Der Organist war da, unterstützt von einigen weiteren Musikern. Die Gäste kamen von den unterschiedlichsten Gemeinden, Alte und Junge, Landeskirchler und Freikirchler und suchten verstreute Plätze in den Bankreihen. Ungefähr alle halbe Stunde gab es eine kleine Pause, man konnte etwas trinken, sich mit Hefezopf stärken. Schliesslich versammelten sich alle, es mögen 30, 40 Menschen gewesen sein, auf der Empore, wo die Musiker waren, und gruppierten sich im Halbkreis um diese herum. Ein schönes Bild.

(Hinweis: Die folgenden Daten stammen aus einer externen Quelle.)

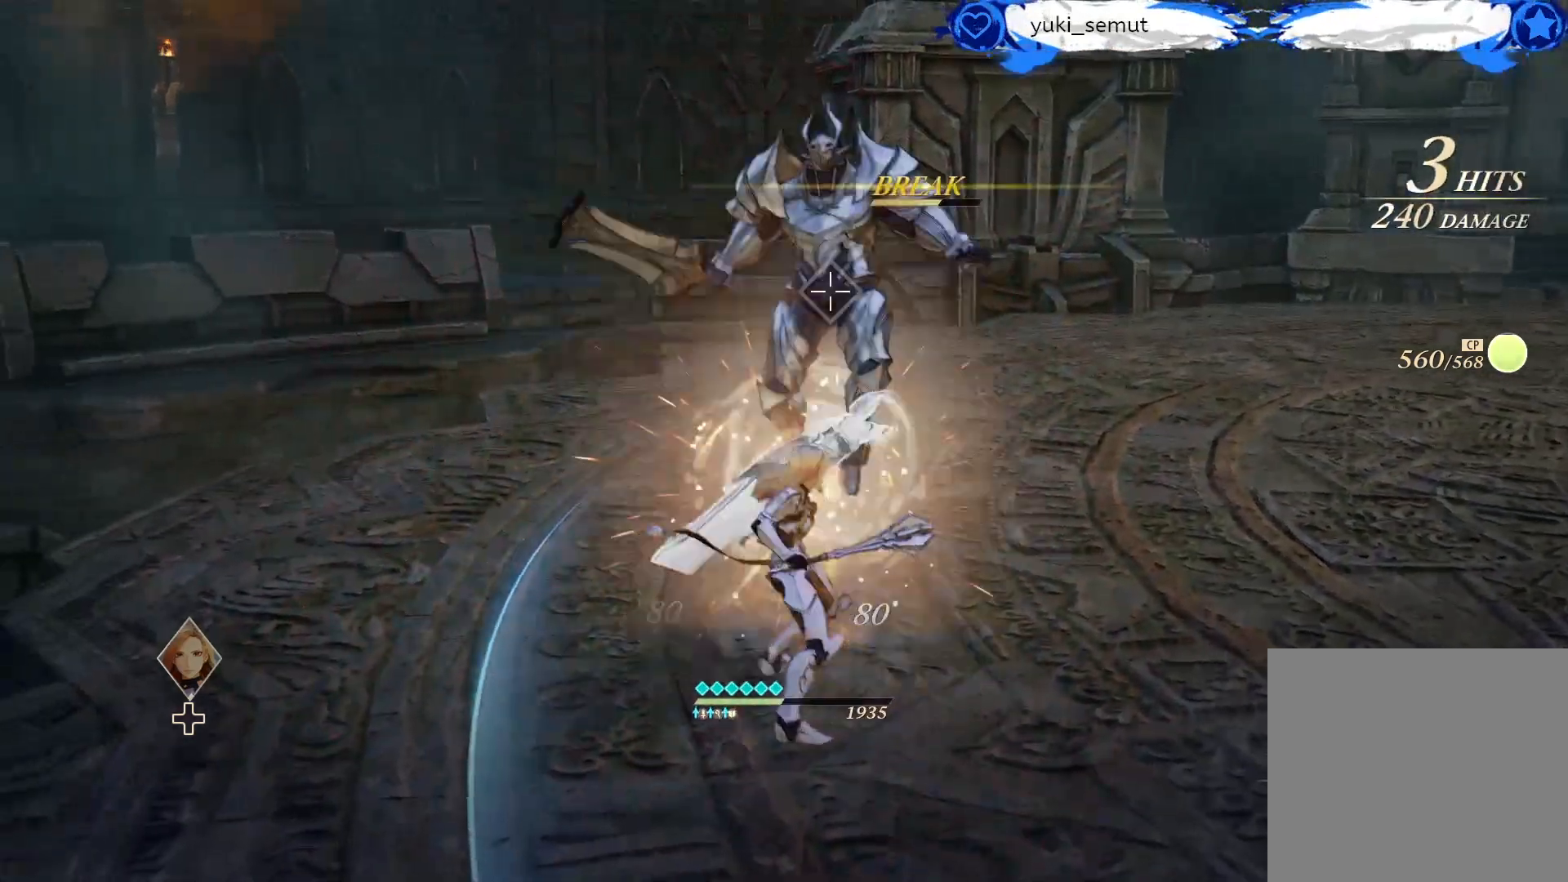
{"buttons": [], "left_stick": "center", "right_stick": "center", "events": [[17, "A", "up"], [67, "A", "down"], [200, "A", "up"], [300, "A", "down"], [417, "A", "up"]]}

Bald war klar, dass das sehr, sehr lange dauern würde, viel länger, als die Einladenden gedacht hatten. Aber es gab bald unter den Gästen so etwas wie eine unausgesprochene Vereinbarung, ein Versprechen: «Wir bleiben alle, bis wir fertig sind, egal, wie lange es dauert!» Dann geschah im Singen etwas Wundersames, eine wunderbare Vereinigung der Gäste. Jeder spürte: Hier geschieht etwas mit uns, es ist aussergewöhnlich und grösser als wir. Gottes Wort erklang in der Weite der Kirche, zunehmend kräftig und fröhlich, jubelnd gesungen. Gottes Wort und Wohlklang erfüllte Raum und Herzen. In der kalten Novembernacht umhüllte ein Schalom die Teilnehmenden. Sie waren nicht allein. Wir waren nicht allein.

Es dauerte bis nach Mitternacht. Ein besonderer Abend, sicher unvergesslich für alle Teilnehmenden. Mit einem Leuchten gingen wir ins Dunkel hinaus, jeder in sein jeweiliges Leben. Gestärkt. Kaum habe ich etwas Bewegenderes und Schöneres in einer Kirche erlebt. Der Heimweg war von anderer Art als der Hinweg. Ein fröhlicher Radler in dunkler, kalter Nacht. Unbekümmert.

Meldung aus factum 09/2019.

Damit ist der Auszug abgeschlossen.